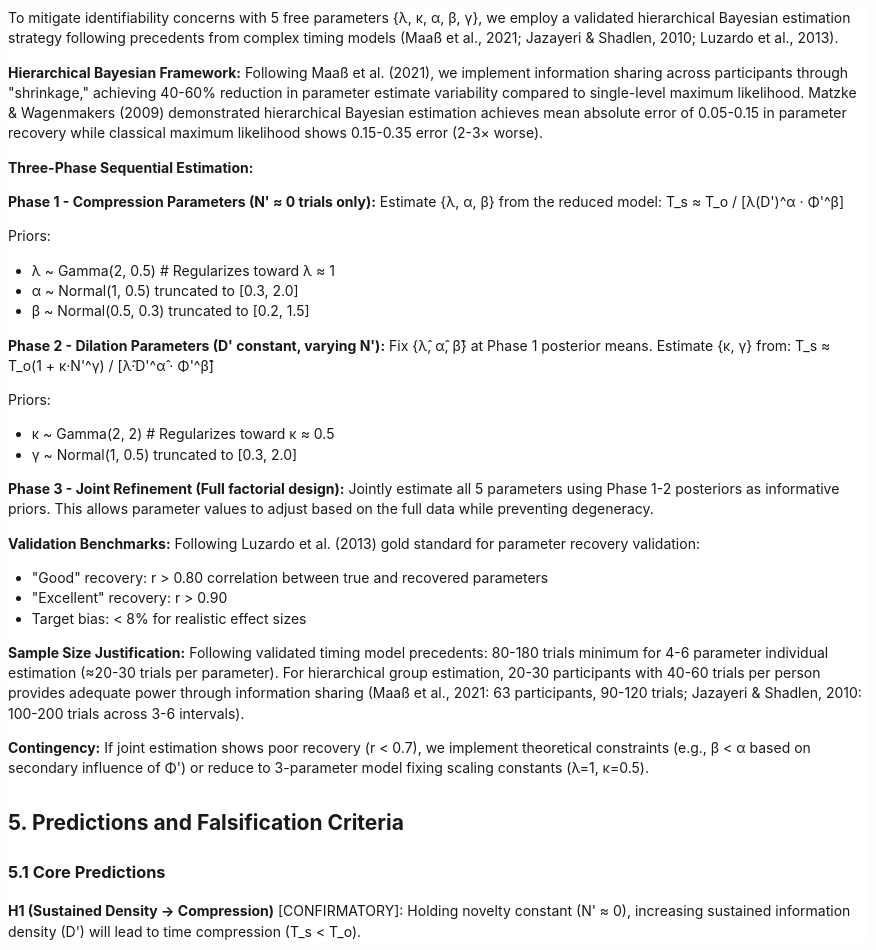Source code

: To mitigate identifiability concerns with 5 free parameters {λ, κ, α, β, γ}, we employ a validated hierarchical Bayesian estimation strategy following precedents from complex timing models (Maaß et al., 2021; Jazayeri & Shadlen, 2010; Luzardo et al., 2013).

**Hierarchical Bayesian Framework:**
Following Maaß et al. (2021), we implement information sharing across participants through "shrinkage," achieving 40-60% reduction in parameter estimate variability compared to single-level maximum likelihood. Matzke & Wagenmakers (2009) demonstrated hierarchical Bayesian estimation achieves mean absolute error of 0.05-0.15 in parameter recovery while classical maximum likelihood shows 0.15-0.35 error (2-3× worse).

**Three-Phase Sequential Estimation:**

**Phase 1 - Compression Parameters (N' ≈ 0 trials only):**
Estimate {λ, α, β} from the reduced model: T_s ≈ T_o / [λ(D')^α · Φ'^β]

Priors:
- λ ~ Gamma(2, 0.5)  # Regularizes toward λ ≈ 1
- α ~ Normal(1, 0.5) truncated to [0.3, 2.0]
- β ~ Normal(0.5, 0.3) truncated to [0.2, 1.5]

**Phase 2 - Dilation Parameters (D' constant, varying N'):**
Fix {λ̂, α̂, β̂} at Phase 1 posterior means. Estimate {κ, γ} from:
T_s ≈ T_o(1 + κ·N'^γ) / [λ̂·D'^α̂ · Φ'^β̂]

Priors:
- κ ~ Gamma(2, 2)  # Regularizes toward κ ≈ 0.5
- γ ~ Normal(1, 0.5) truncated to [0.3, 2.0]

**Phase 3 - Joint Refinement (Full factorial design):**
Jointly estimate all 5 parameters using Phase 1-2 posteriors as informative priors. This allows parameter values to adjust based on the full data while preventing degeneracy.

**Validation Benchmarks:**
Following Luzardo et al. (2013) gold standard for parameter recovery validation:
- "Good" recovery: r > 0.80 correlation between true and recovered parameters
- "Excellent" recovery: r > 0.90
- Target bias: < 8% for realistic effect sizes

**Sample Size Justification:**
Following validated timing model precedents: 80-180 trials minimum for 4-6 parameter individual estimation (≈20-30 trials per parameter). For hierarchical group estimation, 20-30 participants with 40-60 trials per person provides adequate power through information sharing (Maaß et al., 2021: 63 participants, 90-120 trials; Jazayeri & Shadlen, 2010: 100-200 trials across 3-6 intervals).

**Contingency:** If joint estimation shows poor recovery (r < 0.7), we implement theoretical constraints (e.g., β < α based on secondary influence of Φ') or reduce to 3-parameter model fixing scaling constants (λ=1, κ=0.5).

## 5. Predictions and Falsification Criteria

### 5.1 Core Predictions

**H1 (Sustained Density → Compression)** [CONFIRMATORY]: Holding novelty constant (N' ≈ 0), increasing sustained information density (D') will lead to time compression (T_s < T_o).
··········
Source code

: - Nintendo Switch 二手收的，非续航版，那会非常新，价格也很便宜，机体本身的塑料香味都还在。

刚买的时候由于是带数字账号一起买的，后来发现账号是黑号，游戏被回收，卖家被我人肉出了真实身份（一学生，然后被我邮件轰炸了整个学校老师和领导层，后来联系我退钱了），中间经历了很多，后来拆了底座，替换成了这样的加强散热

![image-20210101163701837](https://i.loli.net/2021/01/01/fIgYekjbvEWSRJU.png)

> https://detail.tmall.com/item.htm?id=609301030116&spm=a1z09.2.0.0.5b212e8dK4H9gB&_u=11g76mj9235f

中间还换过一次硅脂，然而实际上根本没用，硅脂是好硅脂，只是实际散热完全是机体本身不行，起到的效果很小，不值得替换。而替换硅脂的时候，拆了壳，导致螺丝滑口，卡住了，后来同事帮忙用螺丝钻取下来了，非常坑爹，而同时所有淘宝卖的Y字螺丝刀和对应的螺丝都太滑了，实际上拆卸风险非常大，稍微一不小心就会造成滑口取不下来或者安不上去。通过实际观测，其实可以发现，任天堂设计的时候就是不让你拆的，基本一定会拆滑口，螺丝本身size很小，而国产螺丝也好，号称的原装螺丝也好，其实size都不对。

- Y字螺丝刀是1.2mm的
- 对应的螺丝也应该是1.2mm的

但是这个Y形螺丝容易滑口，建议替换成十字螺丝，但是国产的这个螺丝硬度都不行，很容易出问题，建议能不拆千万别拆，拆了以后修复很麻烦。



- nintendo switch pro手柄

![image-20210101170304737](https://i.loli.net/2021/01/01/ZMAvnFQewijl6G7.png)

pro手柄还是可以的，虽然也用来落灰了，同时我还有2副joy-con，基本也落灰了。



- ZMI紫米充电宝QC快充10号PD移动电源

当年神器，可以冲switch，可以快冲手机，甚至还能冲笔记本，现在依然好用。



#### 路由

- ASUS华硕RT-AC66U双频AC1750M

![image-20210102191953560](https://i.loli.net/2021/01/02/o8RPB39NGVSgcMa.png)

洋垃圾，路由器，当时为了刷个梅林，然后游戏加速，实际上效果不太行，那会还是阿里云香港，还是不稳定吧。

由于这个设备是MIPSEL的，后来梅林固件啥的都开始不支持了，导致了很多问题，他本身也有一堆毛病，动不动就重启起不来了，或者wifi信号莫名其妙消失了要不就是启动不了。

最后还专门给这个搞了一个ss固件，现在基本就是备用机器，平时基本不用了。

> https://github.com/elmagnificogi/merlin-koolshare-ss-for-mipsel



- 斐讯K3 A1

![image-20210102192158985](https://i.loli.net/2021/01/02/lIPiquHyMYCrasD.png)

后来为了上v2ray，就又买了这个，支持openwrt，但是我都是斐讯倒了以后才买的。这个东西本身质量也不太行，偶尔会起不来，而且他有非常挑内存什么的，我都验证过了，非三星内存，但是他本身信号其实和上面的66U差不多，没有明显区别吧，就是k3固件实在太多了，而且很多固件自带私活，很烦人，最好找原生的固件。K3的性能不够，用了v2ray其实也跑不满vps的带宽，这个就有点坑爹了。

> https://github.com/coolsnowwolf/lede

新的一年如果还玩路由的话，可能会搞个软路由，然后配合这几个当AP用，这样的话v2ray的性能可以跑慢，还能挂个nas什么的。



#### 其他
··········
Please return all lines in the material above that include the word "image".

Solution for this exercise:
![image-20210101163701837](https://i.loli.net/2021/01/01/fIgYekjbvEWSRJU.png)
![image-20210101170304737](https://i.loli.net/2021/01/01/ZMAvnFQewijl6G7.png)
![image-20210102191953560](https://i.loli.net/2021/01/02/o8RPB39NGVSgcMa.png)
![image-20210102192158985](https://i.loli.net/2021/01/02/lIPiquHyMYCrasD.png)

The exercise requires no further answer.